EXERCISE DIRECTIONS: In the items below, update every line from the start through the line holding "collection date: 1881-02-28", inclusive, by replacing "phylum" with "division" and leaving everything else unchanged. Return only those lines, without the pictures.

-------

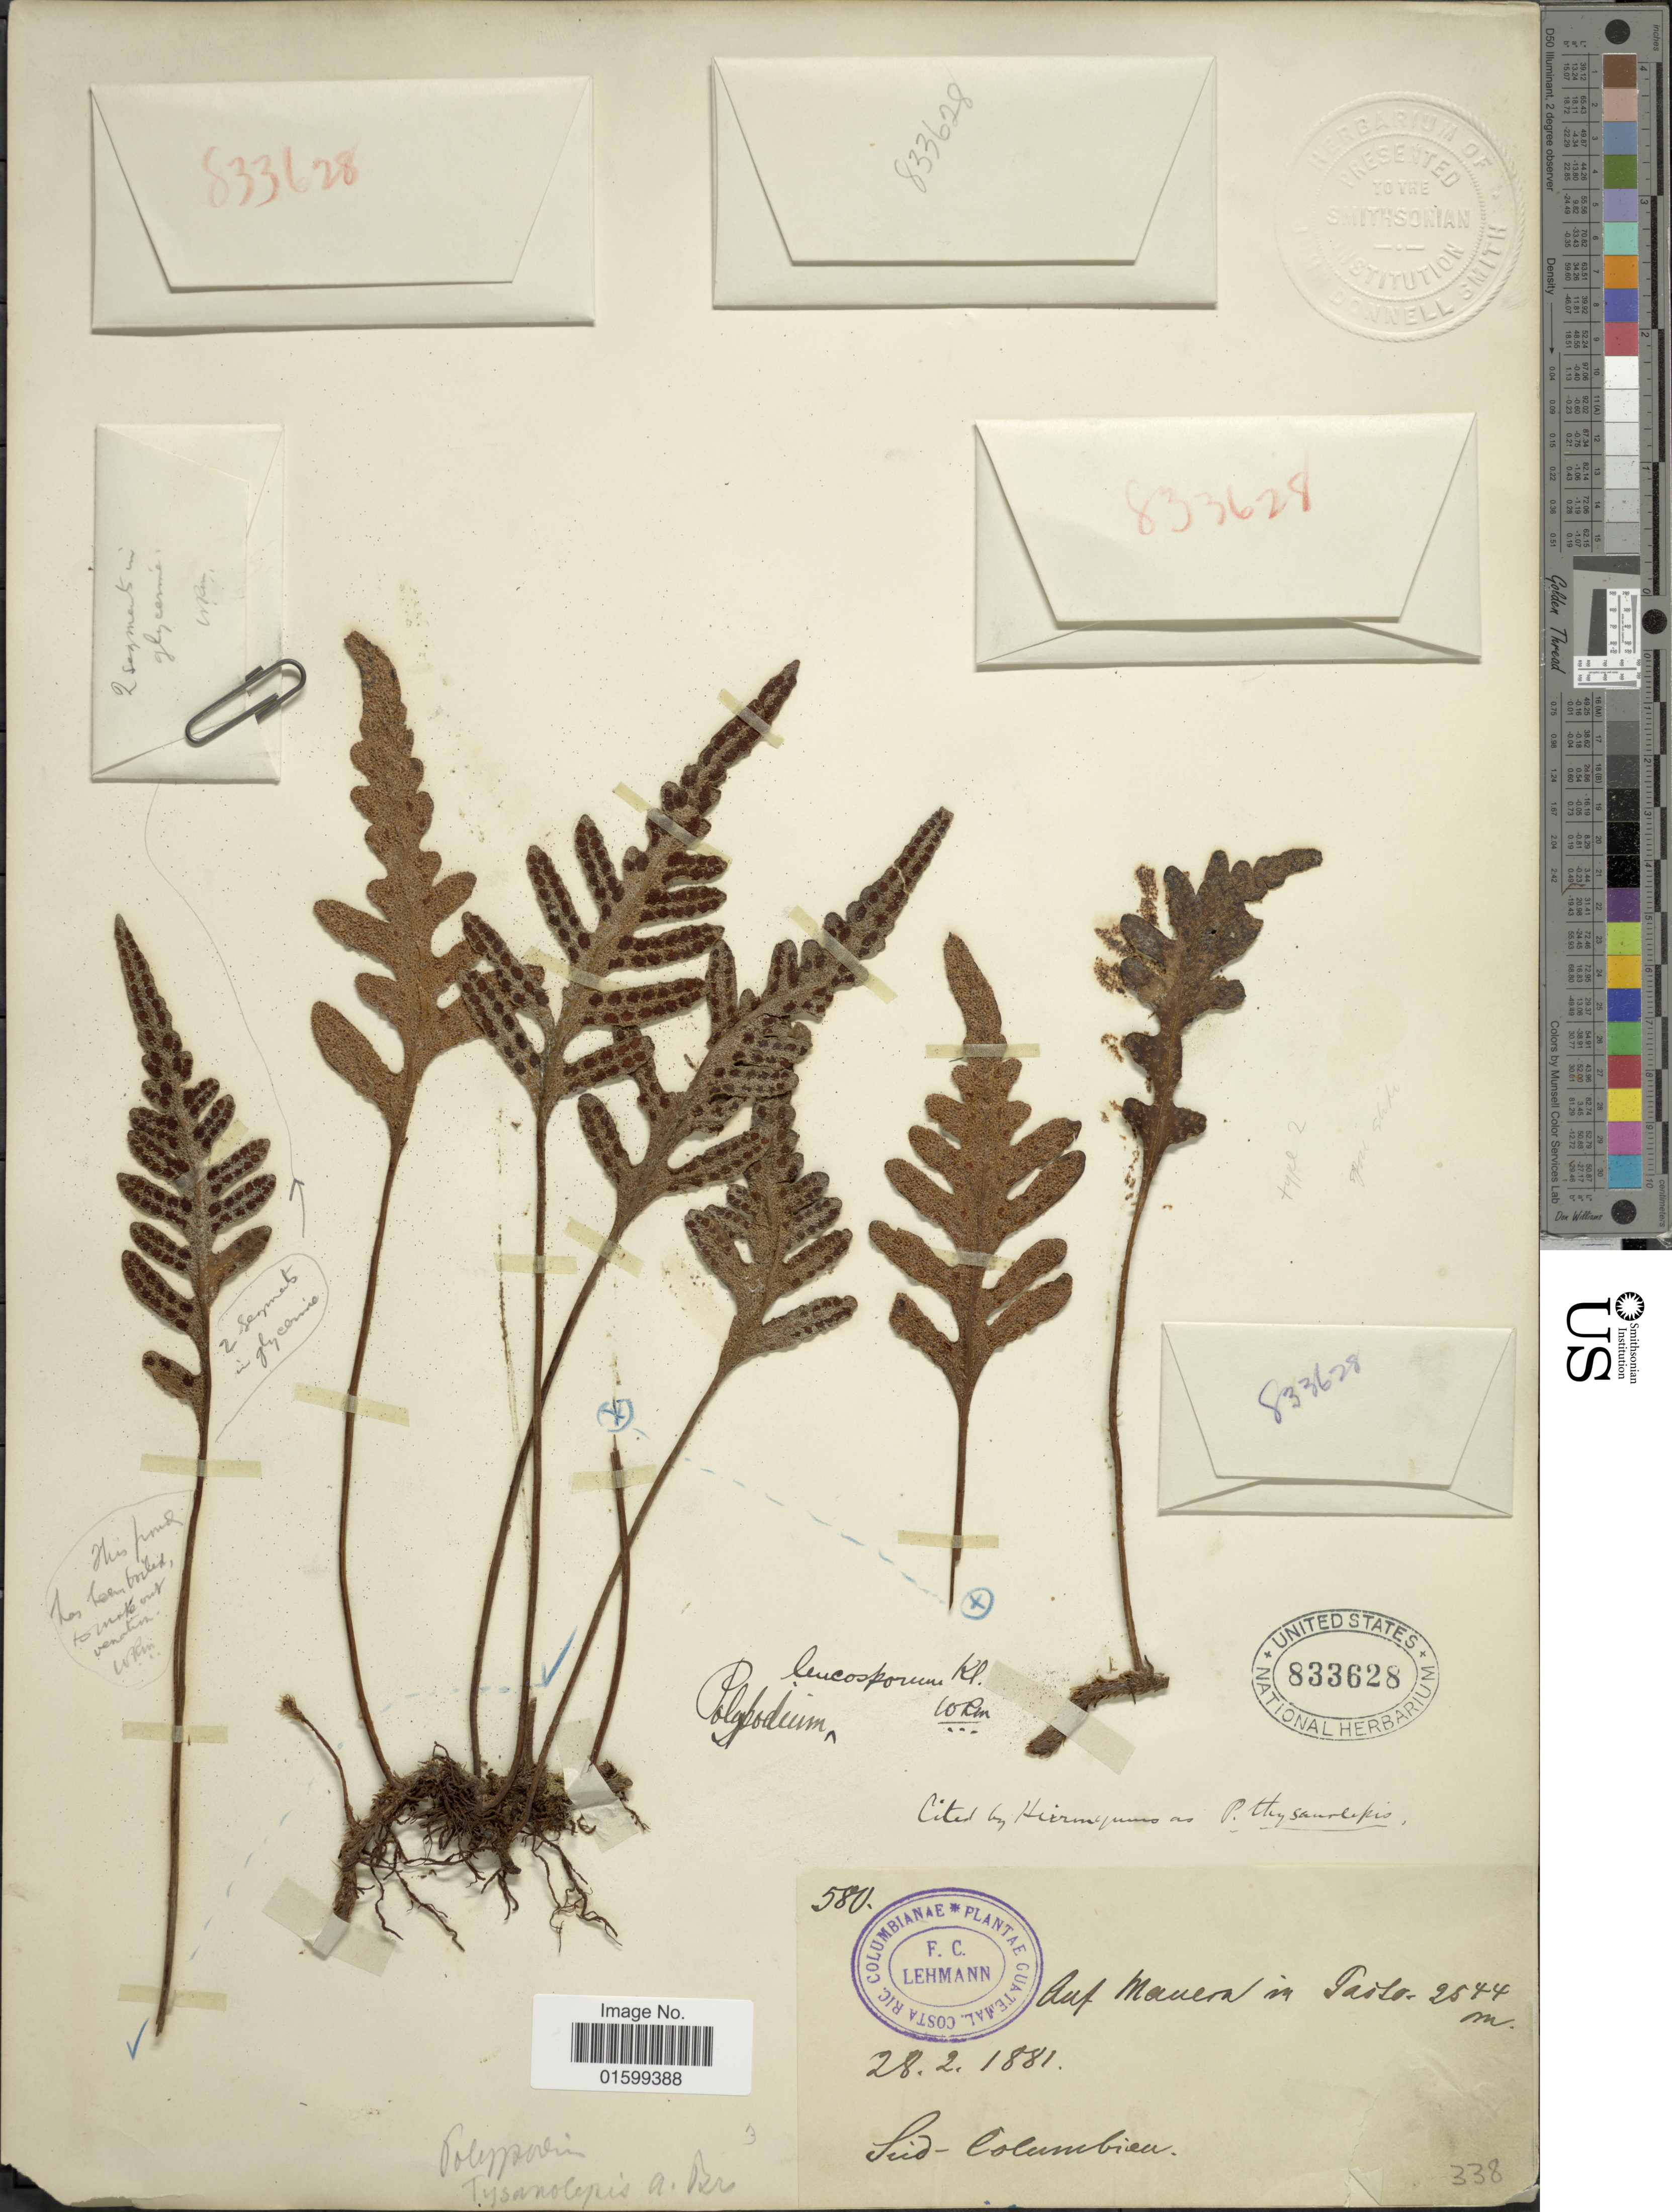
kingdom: Plantae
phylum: Tracheophyta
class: Polypodiopsida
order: Polypodiales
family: Polypodiaceae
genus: Pleopeltis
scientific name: Pleopeltis x leucospora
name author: (Klotzsch) L.B. Moore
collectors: F. C. Lehmann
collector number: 580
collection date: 1881-02-28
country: Colombia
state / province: Narino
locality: Auf Mauer in Pasto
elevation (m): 2544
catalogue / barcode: US 833628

-------

THE COMPLETED TASK:
kingdom: Plantae
division: Tracheophyta
class: Polypodiopsida
order: Polypodiales
family: Polypodiaceae
genus: Pleopeltis
scientific name: Pleopeltis x leucospora
name author: (Klotzsch) L.B. Moore
collectors: F. C. Lehmann
collector number: 580
collection date: 1881-02-28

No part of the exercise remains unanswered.